In world historical terms it doesn’t really matter how these lottery stories are written, but they are missing a relatively a simple opportunity to demonstrate that a paper understands the difference between fact and fancy and thinks it matters.

May 23, 2014

Is Roy Morgan weird?

There seems to be a view that the Roy Morgan political opinion poll is more variable than the others, even to the extent that newspapers are willing to say so, eg, Stuff on May 7

The National Party has taken a big hit in the latest Roy Morgan poll, shedding 6 points to 42.5 per cent in the volatile survey.

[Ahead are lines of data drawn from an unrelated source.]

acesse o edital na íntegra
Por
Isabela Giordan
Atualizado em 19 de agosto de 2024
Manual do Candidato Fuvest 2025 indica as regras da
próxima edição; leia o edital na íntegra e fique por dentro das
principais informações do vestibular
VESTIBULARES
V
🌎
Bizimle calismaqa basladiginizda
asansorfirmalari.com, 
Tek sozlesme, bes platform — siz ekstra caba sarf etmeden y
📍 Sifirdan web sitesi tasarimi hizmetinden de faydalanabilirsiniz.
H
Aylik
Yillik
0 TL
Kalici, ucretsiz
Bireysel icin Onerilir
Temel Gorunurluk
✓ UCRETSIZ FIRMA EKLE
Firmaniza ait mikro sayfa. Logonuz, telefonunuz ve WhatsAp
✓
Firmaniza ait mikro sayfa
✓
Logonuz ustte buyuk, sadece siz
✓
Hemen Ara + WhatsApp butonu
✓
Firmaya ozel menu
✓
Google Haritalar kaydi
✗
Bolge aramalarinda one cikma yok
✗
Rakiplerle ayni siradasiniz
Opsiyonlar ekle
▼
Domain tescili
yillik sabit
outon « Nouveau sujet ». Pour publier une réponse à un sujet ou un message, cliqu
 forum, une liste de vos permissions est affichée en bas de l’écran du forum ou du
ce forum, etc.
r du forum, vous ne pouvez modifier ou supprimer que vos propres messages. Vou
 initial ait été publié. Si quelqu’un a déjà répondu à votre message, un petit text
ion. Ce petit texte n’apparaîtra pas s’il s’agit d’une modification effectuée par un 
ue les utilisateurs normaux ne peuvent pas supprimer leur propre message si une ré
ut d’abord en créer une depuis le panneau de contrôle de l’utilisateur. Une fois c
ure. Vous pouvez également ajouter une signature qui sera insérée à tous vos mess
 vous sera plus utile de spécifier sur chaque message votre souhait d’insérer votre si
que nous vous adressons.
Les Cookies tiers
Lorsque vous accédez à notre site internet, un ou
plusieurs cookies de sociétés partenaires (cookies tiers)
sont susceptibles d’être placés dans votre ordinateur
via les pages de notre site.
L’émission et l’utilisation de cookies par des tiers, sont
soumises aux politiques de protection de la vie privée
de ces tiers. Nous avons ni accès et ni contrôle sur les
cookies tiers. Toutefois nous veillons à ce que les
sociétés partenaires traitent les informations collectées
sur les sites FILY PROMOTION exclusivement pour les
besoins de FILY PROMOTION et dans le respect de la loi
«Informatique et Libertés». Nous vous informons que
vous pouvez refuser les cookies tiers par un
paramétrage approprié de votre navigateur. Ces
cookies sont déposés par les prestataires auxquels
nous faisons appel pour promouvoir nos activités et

I was asked about this on Twitter this morning, so I went to get Peter Green’s data and aggregation model to see what it showed. In fact, there’s not much difference between the major polling companies in the variability of their estimates. Here, for example, are poll-to-poll changes in the support for National in successive polls for four companies

fourpollers

 

And here are their departures from the aggregated smooth trend

boxpollers

 

There really is not much to see here. So why do people feel that Roy Morgan comes out with strange results more often? Probably because Roy Morgan comes out with results more often.

For example, the proportion of poll-to-poll changes over 3 percentage points is 0.22 for One News/Colmar Brunton, 0.18 for Roy Morgan, and 0.23 for 3 News/Reid Research, all about the same, but the number of changes over 3 percentage points in this time frame is 5 for One News/Colmar Brunton, 14 for Roy Morgan, and 5 for 3 News/Reid Research.

There are more strange results from Roy Morgan than for the others, but it’s mostly for the same reason that there are more burglaries in Auckland than in the other New Zealand cities.